*Dataset*:
···

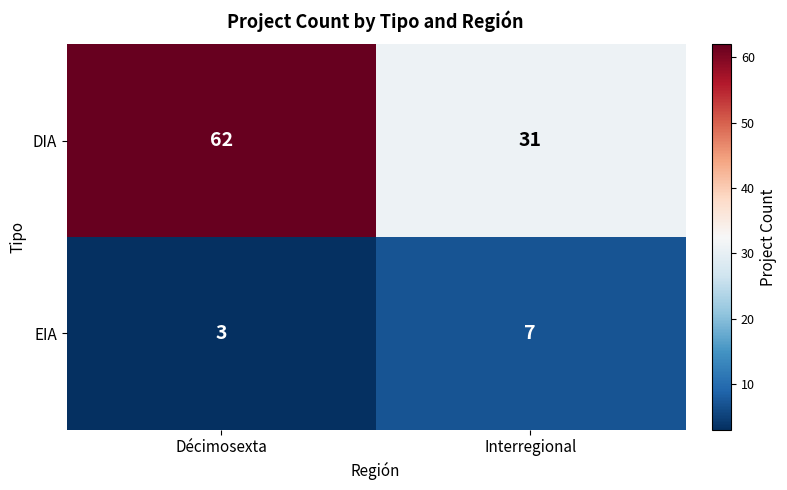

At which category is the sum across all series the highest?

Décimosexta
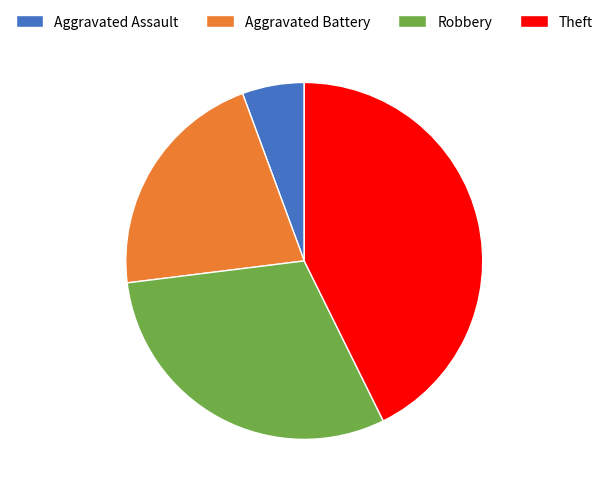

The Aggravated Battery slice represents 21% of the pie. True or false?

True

···

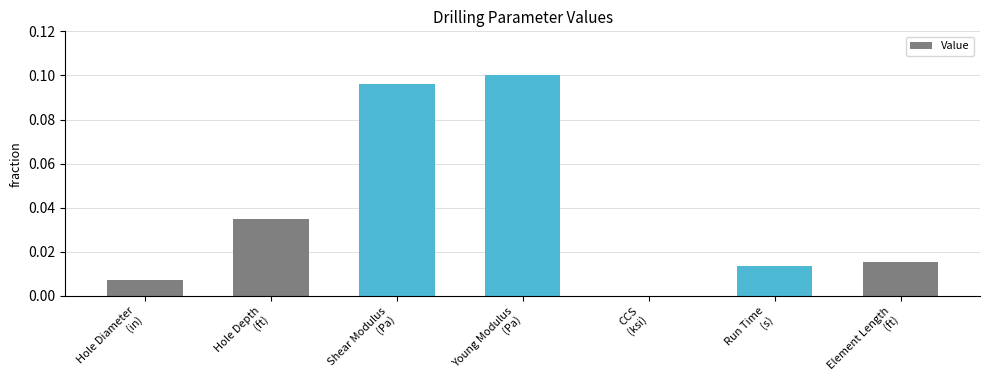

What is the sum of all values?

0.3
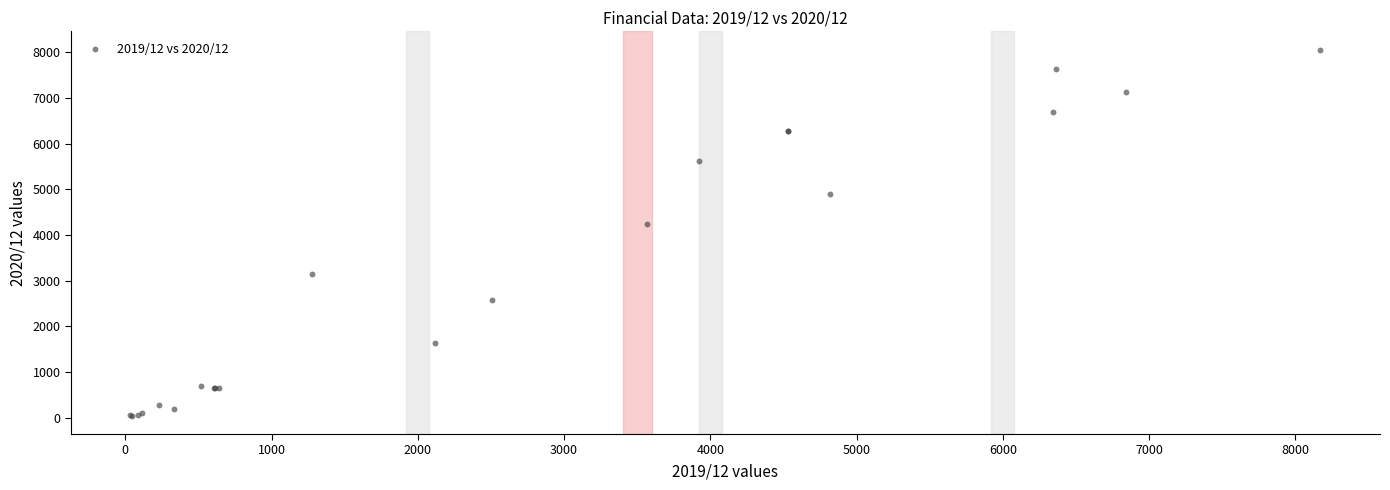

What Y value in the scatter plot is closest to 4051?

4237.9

···

*Activity*:
Copy the rows from the line containing "Décimosexta" through the line containing "The Aggravated Battery", both included, character for character, leaving out any pictures.

*Result for this task*:
Décimosexta

The Aggravated Battery slice represents 21% of the pie. True or false?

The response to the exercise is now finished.